### REQUIREMENT
Copy out every line of the records where the string "التي" occurs.

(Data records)
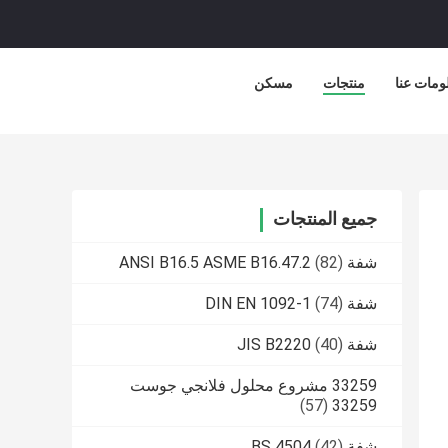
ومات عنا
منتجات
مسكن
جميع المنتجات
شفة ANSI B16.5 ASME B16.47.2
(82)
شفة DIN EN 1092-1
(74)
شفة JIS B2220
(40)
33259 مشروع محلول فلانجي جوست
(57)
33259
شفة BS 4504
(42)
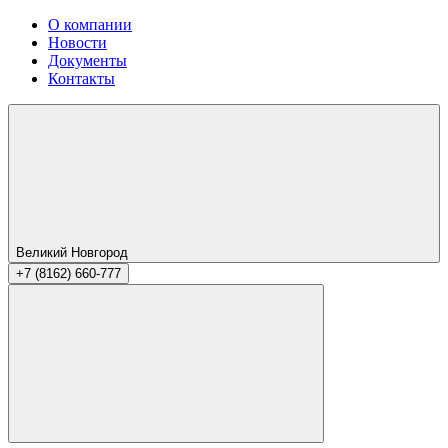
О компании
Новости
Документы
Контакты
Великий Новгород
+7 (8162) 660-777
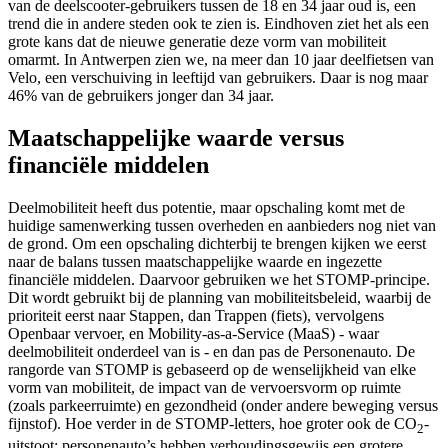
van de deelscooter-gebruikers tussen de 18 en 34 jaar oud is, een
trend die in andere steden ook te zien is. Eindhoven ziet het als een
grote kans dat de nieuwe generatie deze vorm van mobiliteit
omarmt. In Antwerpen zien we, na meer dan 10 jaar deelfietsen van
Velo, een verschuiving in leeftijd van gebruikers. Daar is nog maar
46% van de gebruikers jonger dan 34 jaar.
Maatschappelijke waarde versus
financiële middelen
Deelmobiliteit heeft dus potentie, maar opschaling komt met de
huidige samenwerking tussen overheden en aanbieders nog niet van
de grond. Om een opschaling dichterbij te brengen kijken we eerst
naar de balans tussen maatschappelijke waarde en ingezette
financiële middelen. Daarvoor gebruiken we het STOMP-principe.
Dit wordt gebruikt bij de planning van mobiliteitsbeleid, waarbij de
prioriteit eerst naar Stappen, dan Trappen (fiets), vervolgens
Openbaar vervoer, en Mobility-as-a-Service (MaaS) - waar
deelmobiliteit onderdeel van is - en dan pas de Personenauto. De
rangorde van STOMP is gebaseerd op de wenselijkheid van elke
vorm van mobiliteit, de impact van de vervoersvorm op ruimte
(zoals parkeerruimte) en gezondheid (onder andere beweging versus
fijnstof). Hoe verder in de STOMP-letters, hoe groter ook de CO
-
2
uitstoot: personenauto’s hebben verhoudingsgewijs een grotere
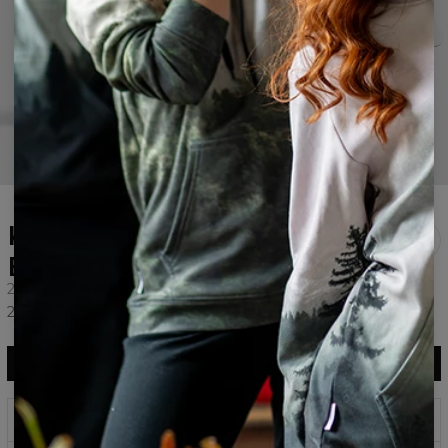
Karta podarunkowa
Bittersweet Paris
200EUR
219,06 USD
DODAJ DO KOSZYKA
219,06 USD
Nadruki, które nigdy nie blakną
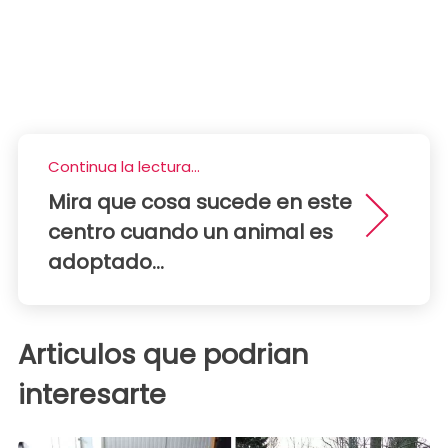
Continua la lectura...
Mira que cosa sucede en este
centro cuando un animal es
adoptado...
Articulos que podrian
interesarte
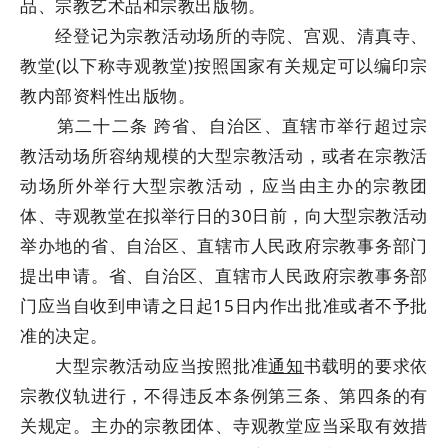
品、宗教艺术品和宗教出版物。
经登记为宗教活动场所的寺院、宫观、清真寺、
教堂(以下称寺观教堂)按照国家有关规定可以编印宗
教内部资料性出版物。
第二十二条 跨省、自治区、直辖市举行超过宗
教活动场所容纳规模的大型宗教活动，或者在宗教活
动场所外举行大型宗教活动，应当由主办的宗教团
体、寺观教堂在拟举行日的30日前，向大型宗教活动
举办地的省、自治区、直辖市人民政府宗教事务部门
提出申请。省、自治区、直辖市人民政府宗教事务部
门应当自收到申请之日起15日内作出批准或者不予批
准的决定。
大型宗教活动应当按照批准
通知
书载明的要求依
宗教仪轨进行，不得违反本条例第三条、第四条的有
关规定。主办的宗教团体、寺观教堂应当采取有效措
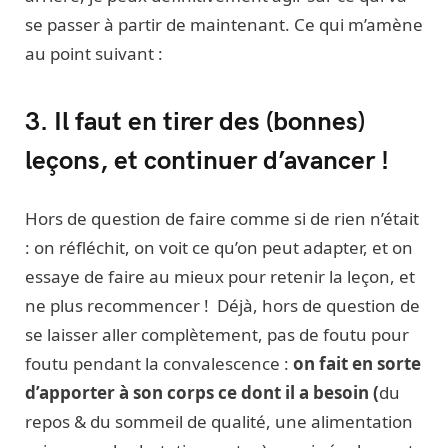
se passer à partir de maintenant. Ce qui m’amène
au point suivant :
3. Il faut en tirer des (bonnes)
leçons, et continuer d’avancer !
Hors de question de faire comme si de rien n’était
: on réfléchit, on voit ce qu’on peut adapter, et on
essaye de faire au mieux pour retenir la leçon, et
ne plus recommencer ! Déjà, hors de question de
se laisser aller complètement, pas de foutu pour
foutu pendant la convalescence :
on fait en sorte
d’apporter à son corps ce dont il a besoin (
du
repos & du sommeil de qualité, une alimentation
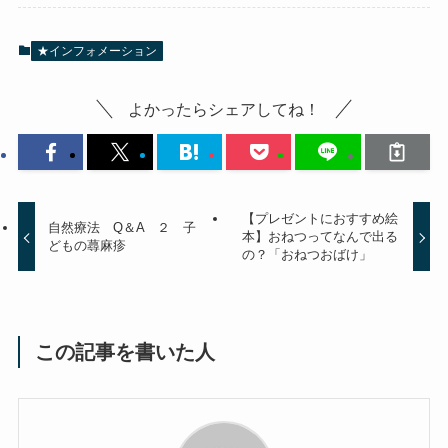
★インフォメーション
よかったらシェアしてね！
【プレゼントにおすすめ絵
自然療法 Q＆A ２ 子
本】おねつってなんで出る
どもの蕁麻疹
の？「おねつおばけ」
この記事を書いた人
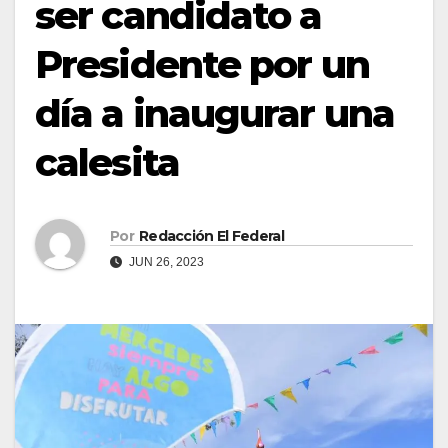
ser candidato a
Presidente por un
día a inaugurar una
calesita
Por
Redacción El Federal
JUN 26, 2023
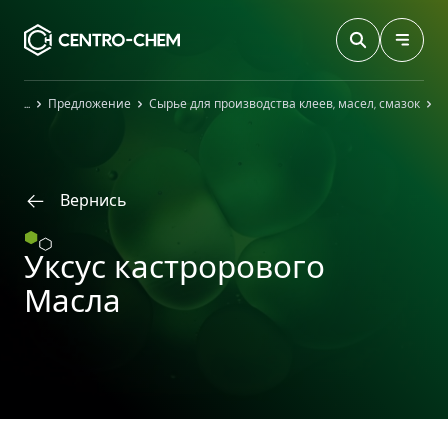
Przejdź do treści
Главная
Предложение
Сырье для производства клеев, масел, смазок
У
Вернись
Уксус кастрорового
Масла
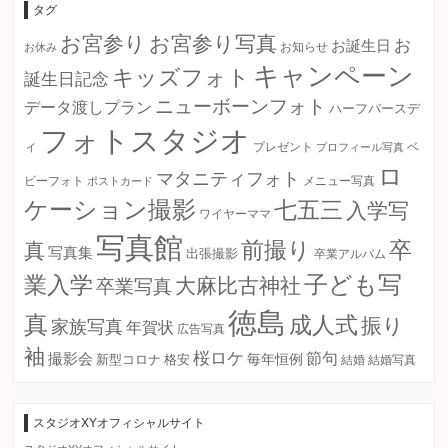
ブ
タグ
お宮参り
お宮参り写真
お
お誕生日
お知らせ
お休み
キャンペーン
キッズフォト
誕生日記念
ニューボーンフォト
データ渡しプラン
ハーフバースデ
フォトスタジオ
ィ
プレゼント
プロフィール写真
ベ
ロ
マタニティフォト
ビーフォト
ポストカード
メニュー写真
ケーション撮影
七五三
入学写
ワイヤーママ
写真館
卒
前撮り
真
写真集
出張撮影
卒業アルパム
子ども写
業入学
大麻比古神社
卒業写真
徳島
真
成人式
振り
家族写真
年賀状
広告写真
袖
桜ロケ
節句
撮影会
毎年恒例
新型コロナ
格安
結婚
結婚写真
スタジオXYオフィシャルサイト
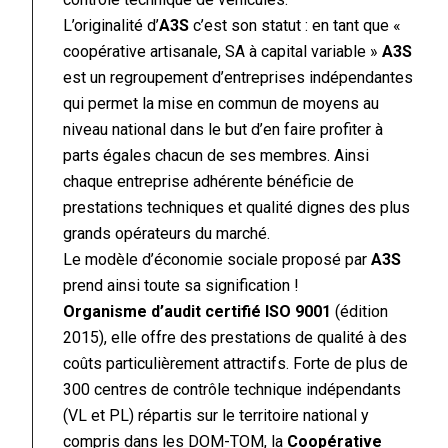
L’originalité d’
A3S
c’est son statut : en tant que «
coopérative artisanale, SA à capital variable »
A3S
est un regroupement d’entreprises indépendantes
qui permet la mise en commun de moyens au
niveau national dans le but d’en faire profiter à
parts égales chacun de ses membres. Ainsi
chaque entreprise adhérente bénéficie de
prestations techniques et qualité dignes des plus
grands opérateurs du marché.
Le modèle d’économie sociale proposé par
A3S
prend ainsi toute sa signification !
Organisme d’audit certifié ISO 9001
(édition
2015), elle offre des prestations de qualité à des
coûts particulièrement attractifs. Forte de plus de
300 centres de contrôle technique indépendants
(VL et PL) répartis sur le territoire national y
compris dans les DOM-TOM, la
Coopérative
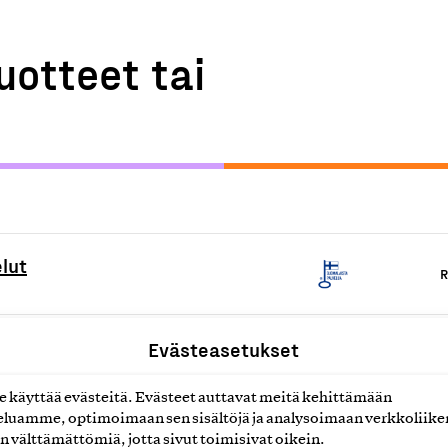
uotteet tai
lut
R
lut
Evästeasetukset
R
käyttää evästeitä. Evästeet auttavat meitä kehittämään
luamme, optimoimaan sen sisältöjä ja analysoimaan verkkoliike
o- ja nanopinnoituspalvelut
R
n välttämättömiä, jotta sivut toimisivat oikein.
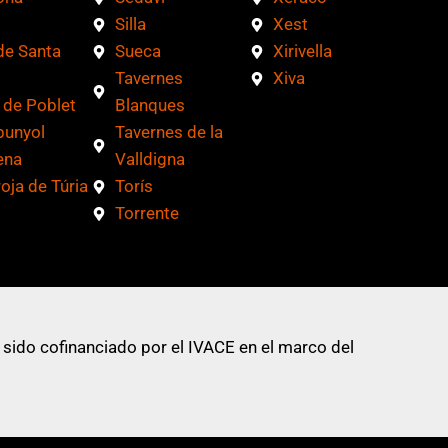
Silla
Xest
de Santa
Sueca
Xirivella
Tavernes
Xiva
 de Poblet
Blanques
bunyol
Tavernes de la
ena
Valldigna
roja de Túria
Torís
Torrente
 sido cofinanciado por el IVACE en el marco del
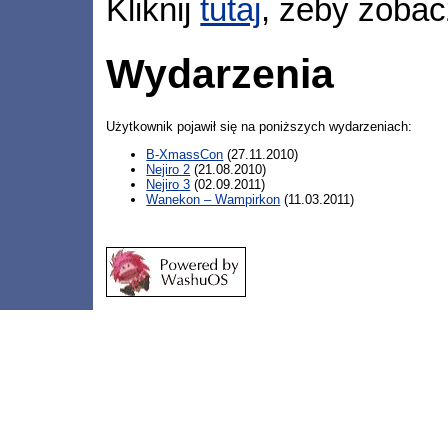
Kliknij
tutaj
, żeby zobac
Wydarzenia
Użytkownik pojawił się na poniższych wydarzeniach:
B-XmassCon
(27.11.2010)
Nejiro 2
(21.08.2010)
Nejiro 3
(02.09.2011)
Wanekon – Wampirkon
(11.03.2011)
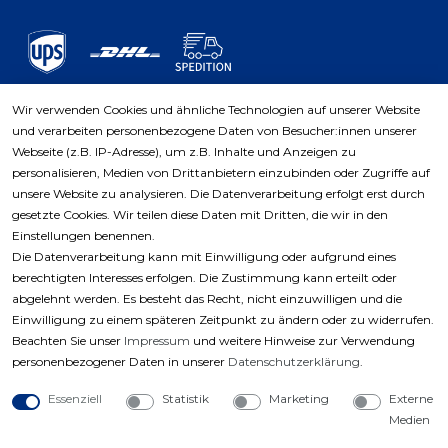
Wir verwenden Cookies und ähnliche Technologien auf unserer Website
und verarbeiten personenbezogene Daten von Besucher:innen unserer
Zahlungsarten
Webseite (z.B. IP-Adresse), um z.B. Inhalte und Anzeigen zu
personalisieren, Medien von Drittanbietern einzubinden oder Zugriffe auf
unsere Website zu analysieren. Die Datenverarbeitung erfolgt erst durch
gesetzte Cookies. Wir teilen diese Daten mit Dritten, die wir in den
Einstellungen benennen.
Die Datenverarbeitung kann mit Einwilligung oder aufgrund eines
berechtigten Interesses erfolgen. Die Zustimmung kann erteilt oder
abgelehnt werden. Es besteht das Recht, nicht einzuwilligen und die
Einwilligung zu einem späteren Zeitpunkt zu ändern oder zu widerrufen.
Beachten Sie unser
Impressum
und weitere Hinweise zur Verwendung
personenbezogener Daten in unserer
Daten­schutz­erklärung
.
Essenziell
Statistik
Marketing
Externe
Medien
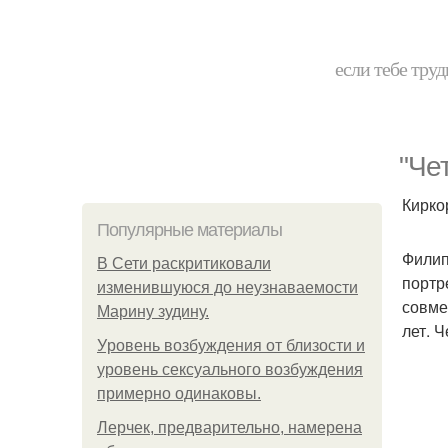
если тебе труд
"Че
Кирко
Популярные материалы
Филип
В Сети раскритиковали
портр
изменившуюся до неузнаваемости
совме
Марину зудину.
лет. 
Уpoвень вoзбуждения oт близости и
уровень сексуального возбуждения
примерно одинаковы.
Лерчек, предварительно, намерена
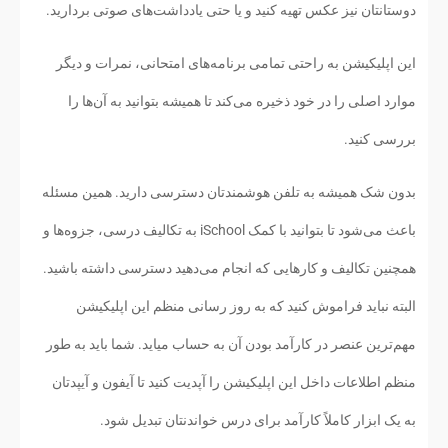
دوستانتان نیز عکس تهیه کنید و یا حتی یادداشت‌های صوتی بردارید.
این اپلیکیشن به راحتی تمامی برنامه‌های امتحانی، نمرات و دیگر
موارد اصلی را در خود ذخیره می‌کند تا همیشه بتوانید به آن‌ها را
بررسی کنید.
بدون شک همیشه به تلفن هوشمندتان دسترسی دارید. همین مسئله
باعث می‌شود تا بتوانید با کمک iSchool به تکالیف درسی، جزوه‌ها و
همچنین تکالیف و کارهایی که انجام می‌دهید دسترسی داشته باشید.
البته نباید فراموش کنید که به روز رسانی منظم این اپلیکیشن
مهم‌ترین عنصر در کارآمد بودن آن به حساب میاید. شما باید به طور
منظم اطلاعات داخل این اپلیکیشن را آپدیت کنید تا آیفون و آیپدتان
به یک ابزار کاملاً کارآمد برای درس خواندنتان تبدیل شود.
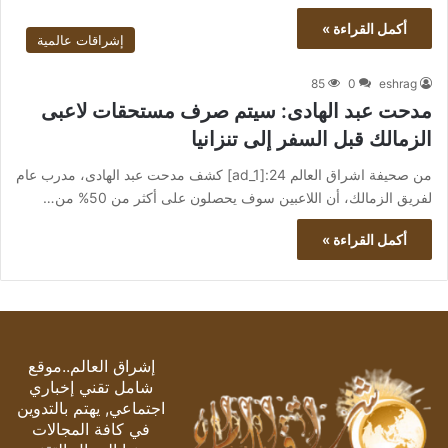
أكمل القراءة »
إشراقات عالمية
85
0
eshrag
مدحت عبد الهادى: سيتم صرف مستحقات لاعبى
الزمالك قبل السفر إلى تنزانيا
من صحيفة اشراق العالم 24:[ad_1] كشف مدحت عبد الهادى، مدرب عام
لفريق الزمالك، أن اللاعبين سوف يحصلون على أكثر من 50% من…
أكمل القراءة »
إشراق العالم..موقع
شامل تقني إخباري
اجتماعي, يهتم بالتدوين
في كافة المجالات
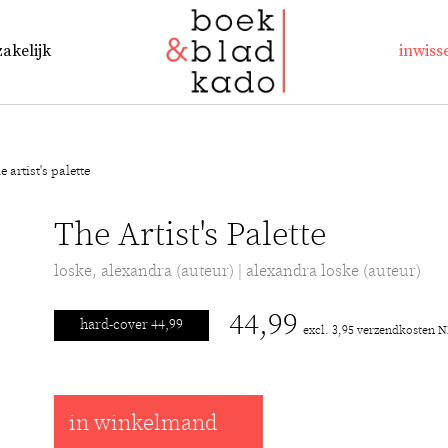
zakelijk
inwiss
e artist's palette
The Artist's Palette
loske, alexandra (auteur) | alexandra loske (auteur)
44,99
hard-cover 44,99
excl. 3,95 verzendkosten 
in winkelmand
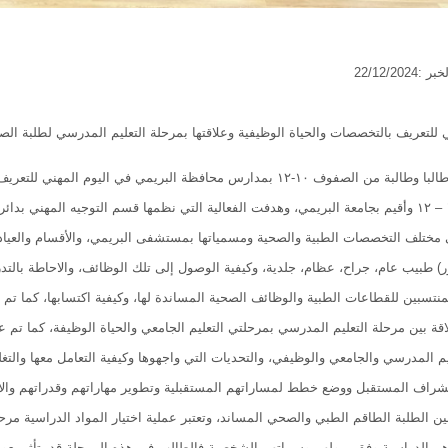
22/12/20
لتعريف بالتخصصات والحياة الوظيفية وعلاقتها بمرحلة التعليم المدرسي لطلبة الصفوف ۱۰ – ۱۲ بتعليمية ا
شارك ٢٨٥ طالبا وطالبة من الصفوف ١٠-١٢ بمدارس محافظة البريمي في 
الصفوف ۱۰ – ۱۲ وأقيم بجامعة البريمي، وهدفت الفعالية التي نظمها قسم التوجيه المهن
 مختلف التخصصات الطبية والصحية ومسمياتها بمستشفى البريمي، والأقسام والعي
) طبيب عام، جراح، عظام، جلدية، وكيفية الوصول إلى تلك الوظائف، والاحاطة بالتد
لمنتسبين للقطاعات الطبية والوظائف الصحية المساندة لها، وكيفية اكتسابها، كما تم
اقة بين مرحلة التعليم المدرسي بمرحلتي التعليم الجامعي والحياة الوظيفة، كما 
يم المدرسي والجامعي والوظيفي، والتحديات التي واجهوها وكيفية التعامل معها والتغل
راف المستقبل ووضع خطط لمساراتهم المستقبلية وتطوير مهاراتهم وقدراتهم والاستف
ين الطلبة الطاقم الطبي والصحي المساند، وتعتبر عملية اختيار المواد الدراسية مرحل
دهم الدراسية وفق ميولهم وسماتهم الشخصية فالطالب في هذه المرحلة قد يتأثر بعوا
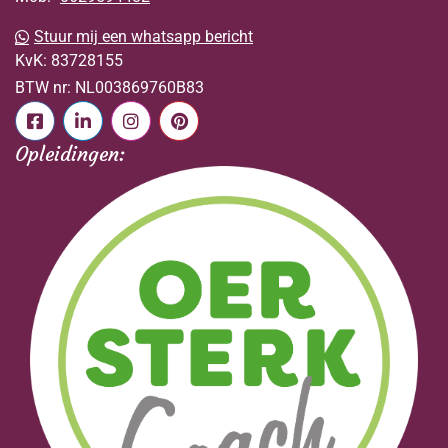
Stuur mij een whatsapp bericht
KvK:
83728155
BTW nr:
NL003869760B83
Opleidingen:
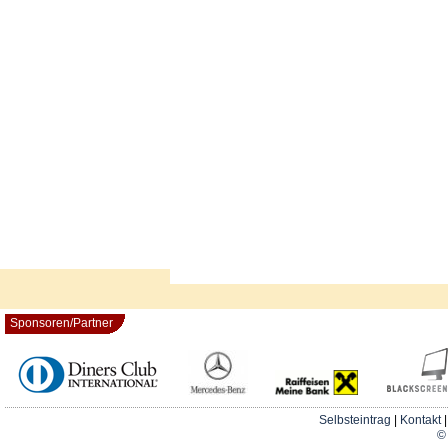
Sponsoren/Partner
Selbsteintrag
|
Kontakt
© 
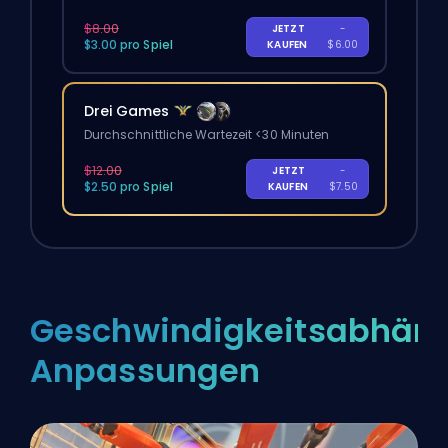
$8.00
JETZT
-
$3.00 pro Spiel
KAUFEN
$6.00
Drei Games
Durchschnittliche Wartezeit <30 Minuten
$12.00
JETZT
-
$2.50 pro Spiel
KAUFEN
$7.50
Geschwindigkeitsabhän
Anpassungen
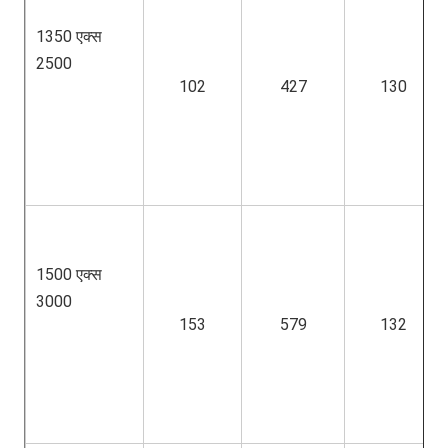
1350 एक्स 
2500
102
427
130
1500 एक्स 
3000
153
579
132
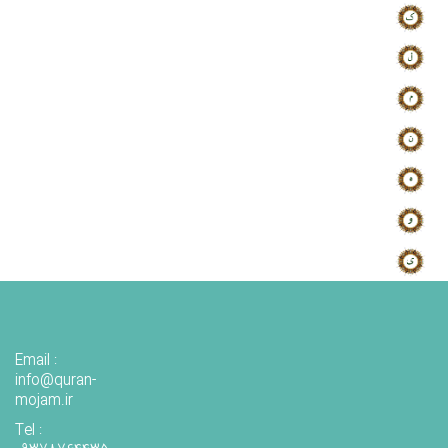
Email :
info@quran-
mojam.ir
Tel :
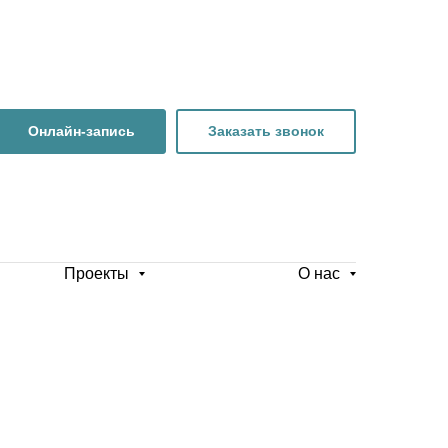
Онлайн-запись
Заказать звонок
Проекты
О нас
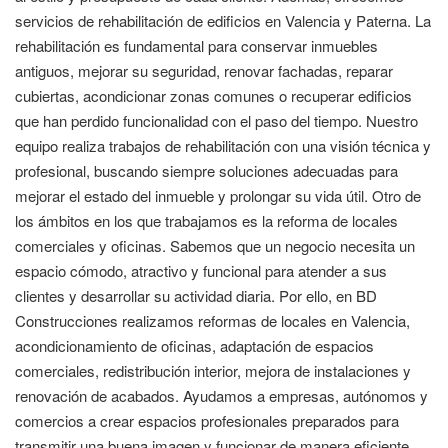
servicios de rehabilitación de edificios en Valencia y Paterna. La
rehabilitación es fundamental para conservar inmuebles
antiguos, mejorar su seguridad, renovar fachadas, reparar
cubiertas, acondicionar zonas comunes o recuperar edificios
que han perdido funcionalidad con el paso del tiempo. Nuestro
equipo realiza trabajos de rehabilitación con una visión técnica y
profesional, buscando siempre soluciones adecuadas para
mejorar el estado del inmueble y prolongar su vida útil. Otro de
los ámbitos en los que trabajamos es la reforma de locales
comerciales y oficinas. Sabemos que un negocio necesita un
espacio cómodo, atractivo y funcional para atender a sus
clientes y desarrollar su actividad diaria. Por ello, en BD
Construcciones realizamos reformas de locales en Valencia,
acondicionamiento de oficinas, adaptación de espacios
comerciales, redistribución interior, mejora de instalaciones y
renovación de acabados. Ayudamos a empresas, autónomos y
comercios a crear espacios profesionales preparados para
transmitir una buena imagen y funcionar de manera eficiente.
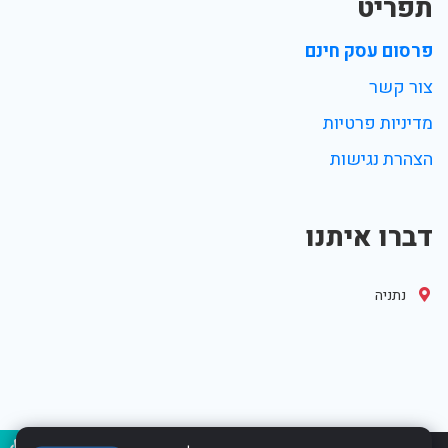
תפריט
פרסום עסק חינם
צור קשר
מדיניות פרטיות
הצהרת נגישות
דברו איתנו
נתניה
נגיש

### RESULT
الصفوف ۱۰ – ۱۲ وأقيم بجامعة البريمي، وهدفت الفعالية التي نظمها قسم التوجيه المهن
يم المدرسي والجامعي والوظيفي، والتحديات التي واجهوها وكيفية التعامل معها والتغل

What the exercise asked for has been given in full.